3. **Scaling Behavior:** Both precision formats exhibit latency that scales roughly linearly with batch size. However, the scaling factor (the slope) is lower for INT8.
4. **Magnitude of Difference:** At the largest measured batch size (32), INT8 latency (29.07 ms) is approximately **33.6% lower** than FP16 latency (43.81 ms).
### Interpretation
This chart provides a clear performance comparison relevant to machine learning inference optimization. The data suggests that:
* **INT8 quantization offers a substantial latency benefit** over FP16 for batched inference workloads. This benefit becomes more pronounced as the batch size increases, making INT8 particularly advantageous for high-throughput scenarios.

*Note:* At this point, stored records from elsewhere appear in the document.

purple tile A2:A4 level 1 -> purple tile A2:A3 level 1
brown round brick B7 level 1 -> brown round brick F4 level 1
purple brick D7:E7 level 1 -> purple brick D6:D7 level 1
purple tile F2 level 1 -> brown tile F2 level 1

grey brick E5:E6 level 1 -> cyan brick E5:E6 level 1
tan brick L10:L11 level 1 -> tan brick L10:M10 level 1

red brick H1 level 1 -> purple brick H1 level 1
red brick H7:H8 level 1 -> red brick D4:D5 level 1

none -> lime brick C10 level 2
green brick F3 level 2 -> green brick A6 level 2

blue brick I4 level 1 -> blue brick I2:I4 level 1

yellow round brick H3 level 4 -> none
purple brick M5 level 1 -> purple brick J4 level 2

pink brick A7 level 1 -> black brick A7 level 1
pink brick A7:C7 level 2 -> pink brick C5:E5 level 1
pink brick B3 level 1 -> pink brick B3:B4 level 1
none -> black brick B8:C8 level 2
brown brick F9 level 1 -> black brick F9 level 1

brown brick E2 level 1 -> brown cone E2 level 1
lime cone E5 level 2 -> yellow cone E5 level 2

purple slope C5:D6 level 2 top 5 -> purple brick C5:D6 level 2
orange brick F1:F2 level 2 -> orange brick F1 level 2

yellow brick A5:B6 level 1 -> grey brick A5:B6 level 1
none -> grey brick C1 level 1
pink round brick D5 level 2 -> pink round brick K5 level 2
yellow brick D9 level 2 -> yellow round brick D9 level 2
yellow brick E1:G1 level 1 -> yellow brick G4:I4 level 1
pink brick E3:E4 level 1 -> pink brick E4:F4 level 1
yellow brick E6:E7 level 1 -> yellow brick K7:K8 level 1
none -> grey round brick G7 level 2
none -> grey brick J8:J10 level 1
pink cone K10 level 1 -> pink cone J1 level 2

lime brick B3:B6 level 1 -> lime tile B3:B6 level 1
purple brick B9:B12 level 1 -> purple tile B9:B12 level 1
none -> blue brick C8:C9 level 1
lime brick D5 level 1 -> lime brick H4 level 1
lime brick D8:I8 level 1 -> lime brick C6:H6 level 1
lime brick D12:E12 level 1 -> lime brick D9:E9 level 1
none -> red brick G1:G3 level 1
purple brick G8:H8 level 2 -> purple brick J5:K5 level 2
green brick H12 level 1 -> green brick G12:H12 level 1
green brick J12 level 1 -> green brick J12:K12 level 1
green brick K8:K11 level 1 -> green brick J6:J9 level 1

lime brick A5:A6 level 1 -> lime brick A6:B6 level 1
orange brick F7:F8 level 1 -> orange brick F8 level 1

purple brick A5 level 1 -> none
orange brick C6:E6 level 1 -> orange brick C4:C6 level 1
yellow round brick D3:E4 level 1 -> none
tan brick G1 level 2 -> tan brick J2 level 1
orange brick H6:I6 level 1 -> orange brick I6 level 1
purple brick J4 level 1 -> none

* The minimal difference at batch size 1 indicates that the overhead of processing in INT8 format is negligible compared to the computational savings it provides. The primary advantage stems from more efficient computation and memory bandwidth usage with 8-bit integers versus 16-bit floats.
* The consistent linear scaling for both formats implies predictable performance characteristics, which is crucial for system design and capacity planning. The lower slope for INT8 means it can handle larger batches with a smaller relative penalty in latency.
* **Practical Implication:** For applications where maximizing throughput (processed items per second) is critical, using INT8 precision is strongly favored, especially when operating with batch sizes of 8 or more. The choice between FP16 and INT8 at very low batch sizes (like 1) may depend on other factors such as model accuracy requirements, as the latency difference is negligible.